When Facebook performed an experiment to see if it could secretly affect users' emotions, were you really surprised?

Academics were galled, knowing they would need explicit permission from research subjects and strict ethical oversight to perform such an experiment. A privacy group filed a complaint with the Federal Trade Commission, the journal that published the study later expressed concern, and some European nations began an investigation.

But many Facebook users responded with a shrug, having long accepted that targeted ads and extensive data collection are permanent features of life online.

In the 21st century, user participation has come to equal user consent, a social contract governed by massive terms-of-service agreements that few users fully read or understand.

However, that social contract has come under scrutiny this week as news spread of Facebook's emotion-manipulation experiment in 2012, which was carried out on nearly 700,000 users without their knowledge.

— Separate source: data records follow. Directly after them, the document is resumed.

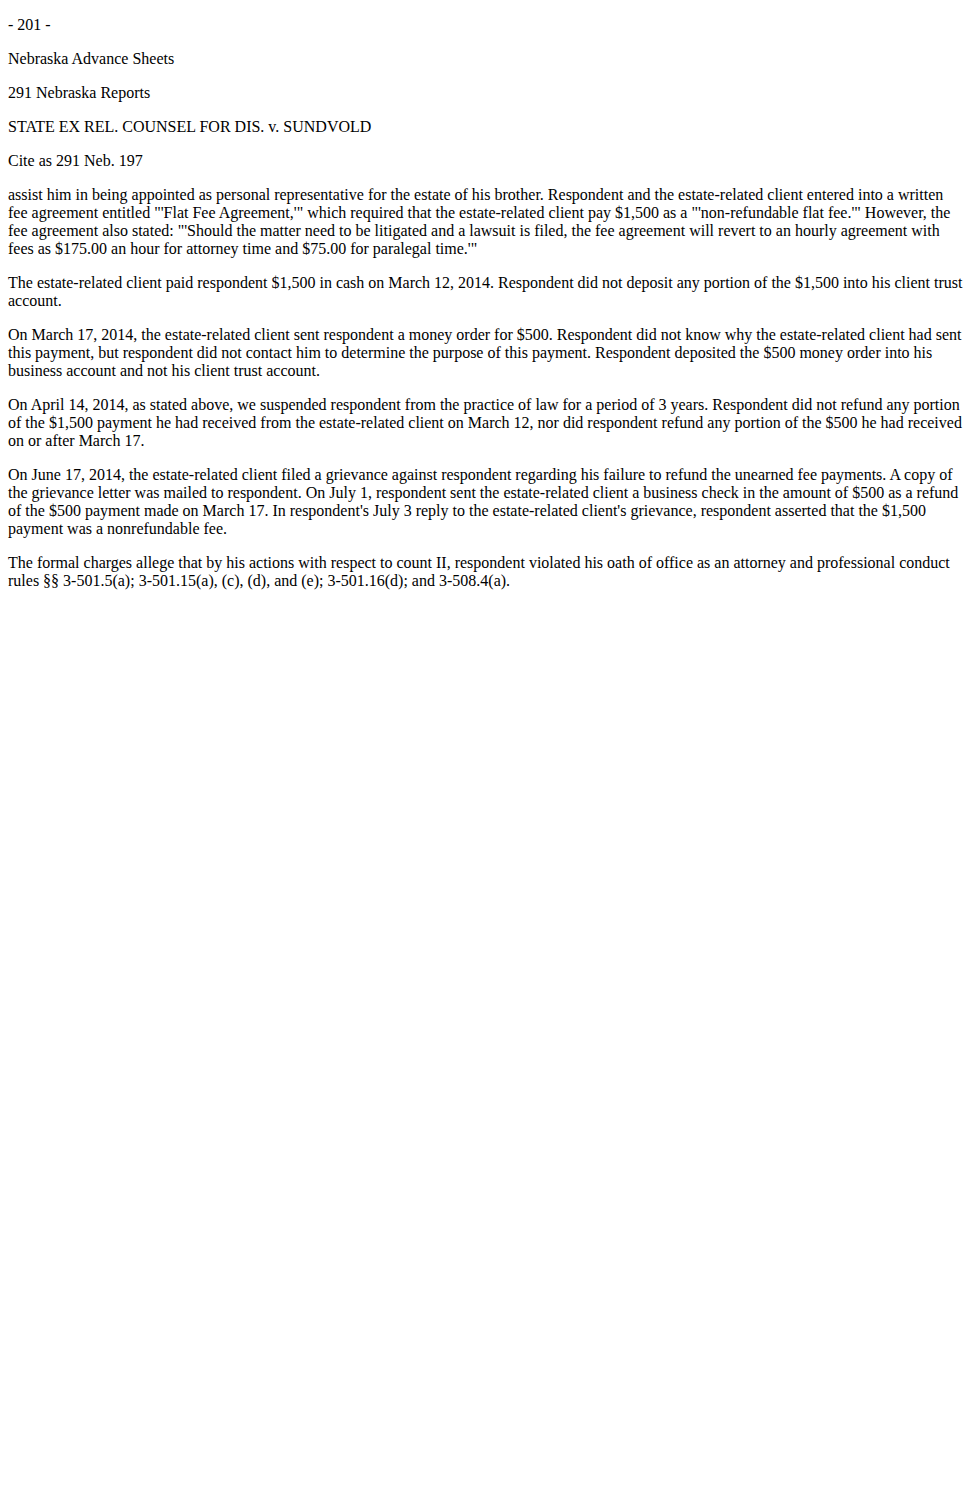- 201 -
Nebraska Advance Sheets
291 Nebraska Reports
STATE EX REL. COUNSEL FOR DIS. v. SUNDVOLD
Cite as 291 Neb. 197
assist him in being appointed as personal representative for the estate of his brother. Respondent and the estate-related client entered into a written fee agreement entitled "'Flat Fee Agreement,'" which required that the estate-related client pay $1,500 as a "'non-refundable flat fee.'" However, the fee agreement also stated: "'Should the matter need to be litigated and a lawsuit is filed, the fee agreement will revert to an hourly agreement with fees as $175.00 an hour for attorney time and $75.00 for paralegal time.'"
The estate-related client paid respondent $1,500 in cash on March 12, 2014. Respondent did not deposit any portion of the $1,500 into his client trust account.
On March 17, 2014, the estate-related client sent respondent a money order for $500. Respondent did not know why the estate-related client had sent this payment, but respondent did not contact him to determine the purpose of this payment. Respondent deposited the $500 money order into his business account and not his client trust account.
On April 14, 2014, as stated above, we suspended respondent from the practice of law for a period of 3 years. Respondent did not refund any portion of the $1,500 payment he had received from the estate-related client on March 12, nor did respondent refund any portion of the $500 he had received on or after March 17.
On June 17, 2014, the estate-related client filed a grievance against respondent regarding his failure to refund the unearned fee payments. A copy of the grievance letter was mailed to respondent. On July 1, respondent sent the estate-related client a business check in the amount of $500 as a refund of the $500 payment made on March 17. In respondent's July 3 reply to the estate-related client's grievance, respondent asserted that the $1,500 payment was a nonrefundable fee.
The formal charges allege that by his actions with respect to count II, respondent violated his oath of office as an attorney and professional conduct rules §§ 3-501.5(a); 3-501.15(a), (c), (d), and (e); 3-501.16(d); and 3-508.4(a).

Facebook data scientist Adam D.I. Kramer, who would later say he was concerned that users might leave the network if using Facebook made them sad, carried out the weeklong experiment with input from two outside academic researchers from Cornell University.

The researchers wanted to see whether emotions were contagious on Facebook. If users saw a greater proportion of happy statuses from friends in their newsfeeds, would they feel happier? And if they saw more sad updates, would they be sadder?

According to the results of this experiment, Kramer and the Cornell researchers, Jamie E. Guillory and Jeffrey T. Hancock, found that emotions appeared to be contagious on Facebook.

Since then, Facebook and the researchers have been barraged with criticism. The editor of the Proceedings of the National Academy of Sciences, which published the study in June, noted that researchers' failure to obtain participants' informed consent was "a matter of concern."

Facebook officials and other industry insiders argue that Facebook has a right to conduct testing on its own service to improve its product, and that users implicitly agree to the testing when they accept the company's sweeping terms of service.

"This was part of ongoing research companies do to test different products, and that was what it was; it was poorly communicated," Sheryl Sandberg, Facebook's chief operating officer, told the Wall Street Journal. "And for that communication we apologize. We never meant to upset you."

Similar large-scale user testing goes on all the time, internally, as a normal course of business, officials said. "They're always trying to alter peoples' behavior," one former Facebook Data Science team member told the Journal this week. (continued...)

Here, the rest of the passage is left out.